OpenAI Asks Contractors to Upload Work from Previous Projects to Test Performance of AI Agents

OpenAI asks third-party contractors to upload assignments and real jobs from their current or previous workplaces so they can use the data to test the performance of next-generation AI models, according to records from OpenAI and training data firm Handshake AI obtained by WIRED.
This project appears to be part of OpenAI’s efforts to establish a human base for various tasks that can be compared to AI models. In September, the company launched a new testing process to measure the performance of its AI models against human experts across a variety of industries. OpenAI says this is an important indicator of its progress in achieving AGI, or an AI system that surpasses humans in the most economically important tasks.
“We’ve hired people across the profession to help collect real-world tasks similar to those you’ve done in your full-time jobs, so we can measure how well AI models perform in those tasks,” reads one confidential document from OpenAI. “Take existing chunks of long-term or complex (hours or days+) work you’ve done in your career and make each one a task.”
OpenAI is asking contractors to describe tasks they’ve done in their current or past jobs and upload real examples of the work they’ve done, according to OpenAI’s presentation on the project seen by WIRED. Each example must be a “physical output (not a file summary, but the actual file), eg Word doc, PDF, Powerpoint, Excel, image, repo,” the presentation notes. OpenAI says people can share fictional work examples created to show how they would realistically respond to certain situations.
OpenAI and Handshake AI declined to comment.
Real-world tasks have two parts, according to the OpenAI presentation. There is a job request (what someone’s boss or colleagues told them to do) and a job deliverable (the actual work they produced in response to that request). The company insists several times in the directives that the examples contractors share must reflect “the actual, on-the-job work” of that person.actually done.”
One example in OpenAI’s presentation features a job from a “Senior Lifestyle Manager at a luxury concierge company for high-net-worth individuals.” The goal is to “prepare a short, 2-page PDF outline of a 7-day yacht trip to the Bahamas for a first-time family.” It includes more information about the family’s interests and what the itinerary should look like. “Experienced delivery” then indicates what the contractor in this case will deliver: an actual Bahamas tour created for the client.
OpenAI instructs contractors to remove proprietary business and personally identifiable information from the job files they upload.
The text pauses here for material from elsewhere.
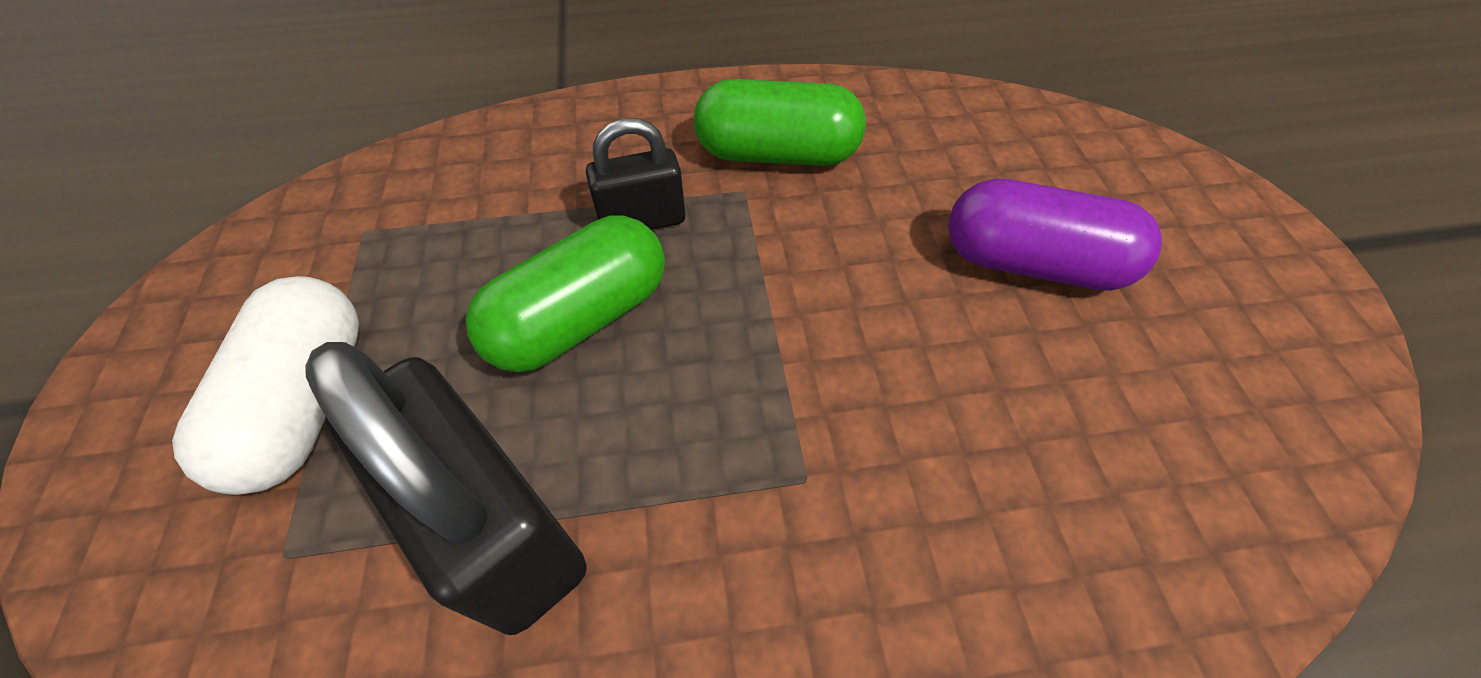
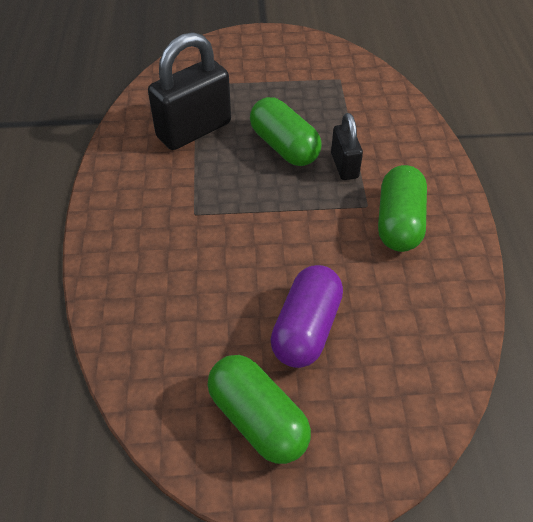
camera: 95 degrees right, 5 degrees down
(306, 402) = (253, 79): white capsule -> none
(1227, 316) = (258, 419): none -> green capsule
Under a section labeled “Important reminders,” OpenAI tells employees to “remove or anonymize any: personal information, proprietary or confidential information, important non-public information (eg, internal strategy, undisclosed product information).”
One of the files viewed by the WIRED document mentions a ChatGPT tool called “Superstar Scrubbing” that offers advice on how to remove private information.
Evan Brown, an intellectual property attorney with Neal & McDevitt, tells WIRED that AI labs that acquire confidential information from contractors on this scale could be subject to claims for misappropriation of privacy. Contractors who provide documents from their former workplaces to an AI firm, even redacted, may be at risk of violating their previous non-disclosure agreements or divulging trade secrets.
“The AI lab puts a lot of trust in contractors to decide what’s confidential and what’s not,” Brown said. “If they let something through, do the AI labs take the time to decide what is and isn’t a trade secret?